Roaring Fork: This motor nature trail is a favorite side trip for visitors in the Gatlinburg area. A narrow winding 5.5 mile road takes you past old growth forest, rushing mountain streams and well-preserved historic buildings.
Laurel Falls: This is one of the most popular trails in the Great Smoky Mountains NP. It's easily accessible, not too difficult, and paved. You can even push an umbrella stroller up it, though I wouldn't recommend anything bigger. Roundtrip mileage to the falls is 2.6 miles. There's a parking area at the trailhead, but you may have difficulty finding a spot during peak tourist season, so have a backup plan.
Wildlife: There's an abundance of wildlife in the Park, and your chances of spotting a white-tailed deer or even a black bear are pretty good if you know where to look. Cades Cove (or Cataloochee on the North Carolina side) offers the best opportunity because of its open spaces. Early morning or early evening are the best times to go. Other critters you might spot include raccoons, turkeys, woodchucks, and a variety of birds.
Wildflowers: The Great Smoky Mountains NP is renowned for its wildflowers. With over 1,660 kinds of flowering plants, the Park has something in bloom all year round. But spring and summer are the prime times for blooms. To celebrate, the Park hosts the annual Spring Wildflower Pilgrimage, a 5 day event featuring nature walks, photo tours, seminars, an art competition, and more.
Fall Color: Hordes of leaf peepers descend upon the Park during the last three weeks of October, and for good reason. The Smoky Mountains are simply glorious in the fall. The color display actually starts in mid-September in the higher elevations, and continues into November in the lower elevations. This is a good time for a trip to Clingmans Dome. However, traffic can get jammed up at Cades Cove and on Newfound Gap Road during peak color, so you might want to enjoy the quieter views at Look Rock on Foothills Parkway.
Waterfalls: Virtually every river and stream in the Park has a waterfall, but the most spectacular waterfalls require a bit of a hike. However, there are 3 waterfalls you can drive to; Meigs Falls and The Sinks are both off of Little River Road, while Place of a Thousand Drips is on Roaring Fork Motor Nature Trail. You can pick up a handy guide to waterfalls, complete with map, at any Visitor Center.
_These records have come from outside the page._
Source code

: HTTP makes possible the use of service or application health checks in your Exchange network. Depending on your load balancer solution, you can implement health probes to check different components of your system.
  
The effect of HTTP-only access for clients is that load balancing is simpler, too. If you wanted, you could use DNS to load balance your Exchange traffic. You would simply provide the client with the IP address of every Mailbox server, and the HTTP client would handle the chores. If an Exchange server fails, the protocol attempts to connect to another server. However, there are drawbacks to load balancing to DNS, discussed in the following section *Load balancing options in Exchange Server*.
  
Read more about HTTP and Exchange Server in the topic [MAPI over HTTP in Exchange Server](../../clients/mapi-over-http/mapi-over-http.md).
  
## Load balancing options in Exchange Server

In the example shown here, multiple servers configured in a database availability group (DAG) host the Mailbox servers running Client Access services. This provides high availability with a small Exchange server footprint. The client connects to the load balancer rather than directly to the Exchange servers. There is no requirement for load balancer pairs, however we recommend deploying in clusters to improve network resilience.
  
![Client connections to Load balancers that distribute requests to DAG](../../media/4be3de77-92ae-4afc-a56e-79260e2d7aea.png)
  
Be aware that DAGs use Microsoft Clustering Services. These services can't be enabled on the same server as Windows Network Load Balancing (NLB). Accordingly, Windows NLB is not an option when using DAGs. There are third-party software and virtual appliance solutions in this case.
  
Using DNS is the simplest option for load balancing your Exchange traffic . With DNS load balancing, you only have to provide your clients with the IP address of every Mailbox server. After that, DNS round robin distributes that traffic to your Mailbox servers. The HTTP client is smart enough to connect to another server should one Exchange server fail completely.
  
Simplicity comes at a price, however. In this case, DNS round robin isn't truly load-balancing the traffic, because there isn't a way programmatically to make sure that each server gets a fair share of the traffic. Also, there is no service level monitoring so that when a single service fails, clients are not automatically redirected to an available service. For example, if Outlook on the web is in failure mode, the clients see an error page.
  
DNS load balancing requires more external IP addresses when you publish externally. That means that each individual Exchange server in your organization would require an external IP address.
Historic Buildings: The Great Smoky Mountains NP has an outstanding collection of log buildings and other historic structures, nearly 80 in all, including houses, barns, grist mills, and churches. The best places to see them are at Cades Cove or along the Roaring Fork Motor Nature Trail. On the North Carolina side, Cataloochee and Oconaluftee feature a variety of historic structures.
Spring and Fall are the loveliest seasons in the Smoky Mountains. The weather is mild, and nature puts on quite a display. The summer months also have their charms, with the deep greens and summer wildflowers. If you visit in winter, keep an eye on the weather. Snow and winter storms may cause road closures. You should also be aware that some of the Park's roads are regularly closed during the winter months.
The Park is the most crowded from July 1 through August 15, and during the month of October (especially on weekends). If you want to visit during these times you can avoid some of the traffic by arriving early in the morning and by visiting some of the less traveled areas of the Park. You don't necessarily have to get up at the crack of dawn; arriving at 9 am instead of at 10 am can make all the difference in the world.